#### Exercise materials:
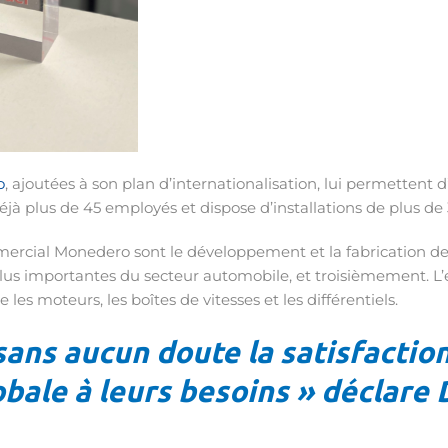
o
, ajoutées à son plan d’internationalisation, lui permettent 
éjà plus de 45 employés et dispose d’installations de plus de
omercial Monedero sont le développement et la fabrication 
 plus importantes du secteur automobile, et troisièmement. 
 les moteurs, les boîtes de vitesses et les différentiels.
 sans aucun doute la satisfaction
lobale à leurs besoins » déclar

--

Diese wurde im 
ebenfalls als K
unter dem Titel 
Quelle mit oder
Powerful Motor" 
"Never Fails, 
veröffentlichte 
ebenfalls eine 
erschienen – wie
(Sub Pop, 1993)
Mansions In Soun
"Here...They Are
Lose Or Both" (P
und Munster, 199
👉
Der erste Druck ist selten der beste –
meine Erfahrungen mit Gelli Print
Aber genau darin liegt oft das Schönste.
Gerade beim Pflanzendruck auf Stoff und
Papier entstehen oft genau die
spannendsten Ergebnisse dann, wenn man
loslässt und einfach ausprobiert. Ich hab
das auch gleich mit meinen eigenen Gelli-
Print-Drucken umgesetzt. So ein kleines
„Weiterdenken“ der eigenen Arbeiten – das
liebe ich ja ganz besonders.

#### Work task:
Whenever a line of the entries contains the string "Gelli", copy that line.

#### Solution:
meine Erfahrungen mit Gelli Print
das auch gleich mit meinen eigenen Gelli-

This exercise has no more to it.